What it isn’t: not a behavior, like “He’s got a weakness for ice cream." Or, "She has a weakness for the home shopping network.” Rather, these are weaknesses that result from things that happen to us, circumstances, situations, challenges you were born with beyond your control—weaknesses that we would gladly change if we could.[ii]


  • You wish you could grow another foot tall and have an imposing stature. But all the men are short in your family. Or, you’re no beauty queen and you’d change that if you could. Or, you're insulted for being shy, or not smart. 
  • You were raised in a dysfunctional home, or you have kids with physical challenges, or you're caring for a family member with mental illness; or maybe a sadness seems to hang over you; a sexual coldness in your marriage partner; or you lost a baby at nearly full-term.
  • You've been ostracized by family because you don’t embrace the family religion.
  • You're between a rock and hard place; a husband that can’t keep a job, denied health coverage, mounting debt from sickness; a child you gave up at birth because you had to yet there is that relationship with your child that you long for.

These are all things that make you weak or appear weak, and you want to be strong. Maybe you say, "I just want to get on the other side of it." Paul wanted to get rid of his weakness, too, whatever it was. But God said, “My grace is sufficient for you.”  Paul asked three times for the thorn to be removed. It could’ve been a physical problem, a people problem, or an internal battle with no end in sight. Whatever it was it continued. God’s answer was not thorn removal but thorn survival--sufficient grace. Paul wanted the thorn out, but he also wanted greater grace. God answered the “more grace” prayer with an unwelcome gift, a thorn. 

We want life to be without thorns. “God take away this thorn.” And we pray and pray again. Paul prayed three times. Nothing wrong with praying to be delivered from the thorn. But God sometimes says, “I’m not going to deliver you from the thorn. I’m going to deliver you through the thorn.” The grace is equal to the thorn. It is... SUFFICIENT. ENOUGH.

'Enough' doesn’t mean there is an abundance. It means 'sufficient for the need.'

And here's the truth. There’s never been a believer in history who dealt with a weakness, a hardship, a calamity, who could say, “What I faced was so severe that it emptied God’s grace tank and I was stranded by God.” That never happened. It never will! [iii]

Have you prayed that God would reveal His grace in your life? I’m not talking about grace that forgives your sins and doesn’t give up on you. I’m talking about grace that doesn’t give out on you.
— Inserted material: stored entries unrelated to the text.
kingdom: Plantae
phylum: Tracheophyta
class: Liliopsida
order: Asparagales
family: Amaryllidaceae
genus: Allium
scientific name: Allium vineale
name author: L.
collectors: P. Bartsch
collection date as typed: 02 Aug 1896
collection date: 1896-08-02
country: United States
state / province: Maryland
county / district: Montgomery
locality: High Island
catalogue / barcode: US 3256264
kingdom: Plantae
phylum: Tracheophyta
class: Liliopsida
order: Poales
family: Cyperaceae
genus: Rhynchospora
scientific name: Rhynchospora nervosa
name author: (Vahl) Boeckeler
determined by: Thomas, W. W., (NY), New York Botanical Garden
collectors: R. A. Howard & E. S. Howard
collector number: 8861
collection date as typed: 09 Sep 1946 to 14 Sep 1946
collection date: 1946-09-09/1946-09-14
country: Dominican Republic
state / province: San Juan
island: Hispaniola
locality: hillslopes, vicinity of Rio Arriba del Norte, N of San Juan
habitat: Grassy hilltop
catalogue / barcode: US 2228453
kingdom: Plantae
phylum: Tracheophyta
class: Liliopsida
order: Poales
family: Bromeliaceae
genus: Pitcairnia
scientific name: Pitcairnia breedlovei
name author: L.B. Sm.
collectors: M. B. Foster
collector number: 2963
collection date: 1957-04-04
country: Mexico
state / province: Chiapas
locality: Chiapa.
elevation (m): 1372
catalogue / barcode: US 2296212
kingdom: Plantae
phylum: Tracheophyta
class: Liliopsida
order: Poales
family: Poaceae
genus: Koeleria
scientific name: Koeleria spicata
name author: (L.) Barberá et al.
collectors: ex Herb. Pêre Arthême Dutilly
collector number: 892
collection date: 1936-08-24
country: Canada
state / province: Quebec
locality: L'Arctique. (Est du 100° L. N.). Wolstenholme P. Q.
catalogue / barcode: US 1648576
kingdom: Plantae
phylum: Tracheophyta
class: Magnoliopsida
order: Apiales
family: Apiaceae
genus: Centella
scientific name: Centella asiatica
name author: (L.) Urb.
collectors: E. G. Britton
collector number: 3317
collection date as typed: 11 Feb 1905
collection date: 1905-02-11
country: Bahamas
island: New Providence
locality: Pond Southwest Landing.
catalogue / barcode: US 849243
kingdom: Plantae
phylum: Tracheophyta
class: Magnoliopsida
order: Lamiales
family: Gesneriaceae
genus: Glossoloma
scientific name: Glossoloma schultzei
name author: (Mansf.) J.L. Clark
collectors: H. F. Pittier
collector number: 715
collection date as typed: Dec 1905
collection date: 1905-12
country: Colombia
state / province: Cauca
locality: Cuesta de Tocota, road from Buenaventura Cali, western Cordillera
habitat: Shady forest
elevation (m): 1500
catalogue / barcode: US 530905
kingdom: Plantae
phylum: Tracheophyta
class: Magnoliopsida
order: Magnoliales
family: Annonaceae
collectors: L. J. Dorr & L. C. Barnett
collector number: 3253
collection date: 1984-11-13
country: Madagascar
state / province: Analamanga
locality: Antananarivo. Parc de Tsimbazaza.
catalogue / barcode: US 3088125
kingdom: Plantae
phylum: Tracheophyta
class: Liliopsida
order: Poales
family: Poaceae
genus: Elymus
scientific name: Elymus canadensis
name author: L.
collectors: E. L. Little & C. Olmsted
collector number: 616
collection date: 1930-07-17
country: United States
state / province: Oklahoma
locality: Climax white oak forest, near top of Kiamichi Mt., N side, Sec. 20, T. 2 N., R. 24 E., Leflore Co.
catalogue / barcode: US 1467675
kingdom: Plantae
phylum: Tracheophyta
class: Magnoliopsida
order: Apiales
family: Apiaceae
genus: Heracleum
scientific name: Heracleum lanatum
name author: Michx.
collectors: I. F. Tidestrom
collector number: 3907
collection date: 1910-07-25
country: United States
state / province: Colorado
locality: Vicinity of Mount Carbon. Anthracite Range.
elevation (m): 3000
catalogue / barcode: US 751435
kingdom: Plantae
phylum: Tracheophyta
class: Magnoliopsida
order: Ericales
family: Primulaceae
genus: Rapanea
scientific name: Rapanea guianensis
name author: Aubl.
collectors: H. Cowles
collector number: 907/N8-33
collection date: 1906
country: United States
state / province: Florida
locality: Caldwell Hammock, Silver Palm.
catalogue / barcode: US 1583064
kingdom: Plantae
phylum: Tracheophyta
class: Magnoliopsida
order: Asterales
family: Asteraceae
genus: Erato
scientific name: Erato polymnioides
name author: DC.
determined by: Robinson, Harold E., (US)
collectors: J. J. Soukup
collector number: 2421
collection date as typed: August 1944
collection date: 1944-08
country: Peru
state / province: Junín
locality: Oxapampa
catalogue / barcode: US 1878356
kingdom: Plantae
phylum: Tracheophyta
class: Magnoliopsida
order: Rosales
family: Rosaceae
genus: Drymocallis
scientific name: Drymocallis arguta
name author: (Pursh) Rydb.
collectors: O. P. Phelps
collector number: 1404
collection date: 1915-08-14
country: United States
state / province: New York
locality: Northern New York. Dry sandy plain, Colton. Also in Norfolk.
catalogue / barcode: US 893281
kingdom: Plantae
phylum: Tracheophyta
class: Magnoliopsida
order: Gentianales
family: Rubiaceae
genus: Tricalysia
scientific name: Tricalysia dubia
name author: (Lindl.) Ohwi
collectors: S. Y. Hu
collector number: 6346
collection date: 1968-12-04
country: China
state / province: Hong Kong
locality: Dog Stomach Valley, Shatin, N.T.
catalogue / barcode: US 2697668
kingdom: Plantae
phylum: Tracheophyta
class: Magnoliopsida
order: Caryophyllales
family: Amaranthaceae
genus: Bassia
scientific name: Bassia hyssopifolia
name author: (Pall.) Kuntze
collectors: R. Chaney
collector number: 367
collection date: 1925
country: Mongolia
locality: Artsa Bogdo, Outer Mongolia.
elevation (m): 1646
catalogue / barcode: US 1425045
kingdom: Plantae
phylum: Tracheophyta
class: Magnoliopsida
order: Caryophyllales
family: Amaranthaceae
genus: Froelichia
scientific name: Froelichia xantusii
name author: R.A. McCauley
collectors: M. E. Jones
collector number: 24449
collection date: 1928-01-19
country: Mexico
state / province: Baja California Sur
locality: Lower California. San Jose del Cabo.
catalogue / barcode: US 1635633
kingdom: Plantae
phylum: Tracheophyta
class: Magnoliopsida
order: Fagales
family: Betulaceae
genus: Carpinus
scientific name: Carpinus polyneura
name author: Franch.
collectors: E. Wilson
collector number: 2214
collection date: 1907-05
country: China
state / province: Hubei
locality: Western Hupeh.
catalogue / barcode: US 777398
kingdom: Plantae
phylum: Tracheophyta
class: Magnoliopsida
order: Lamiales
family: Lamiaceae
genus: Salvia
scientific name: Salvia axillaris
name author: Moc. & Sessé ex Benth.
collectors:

God wants to reveal that kind of grace in you. But here’s what He says, “It comes with thorns.”

The prettiest flower is often known as the rose. And a rose grows with thorns. There are no true roses without thorns—unless they’ve been genetically altered. 

The most beautiful grace comes with thorns. As the preachers I grew up under used to say, "You can’t have a testimony without a test. Can’t have a crown without a cross. Can’t have a victory without a fight." And you can’t have grace that doesn’t ‘give out’ without thorns. 

God has a message for you: Don’t despise your weaknesses—the insults, the hardships, the persecution, the calamity—even though you’d avoid it all if you could. Your weakness is the place of sufficient grace.


[i]This statement is adapted from a blog by J.D. Greear, “Are you weak enough for God to use you?” https://jdgreear.com/blog/when-god-wants-to-use-us-he-often-begins-by-weakening-us/  (Accessed 5/13/2017)
[ii]This paragraph an adaptation of John Piper’s comments on this text, “Christ Power is Made Perfect in Weakness,” http://www.desiringgod.org/messages/christs-power-is-made-perfect-in-weakness (Accessed 5/13/17)
[iii]Adapted from an idea I got from a statement by Tony Evans, Life Essentials for Knowing God Better, Experiencing God Deeper, Loving God More [Moody Publishers, 2007], 84.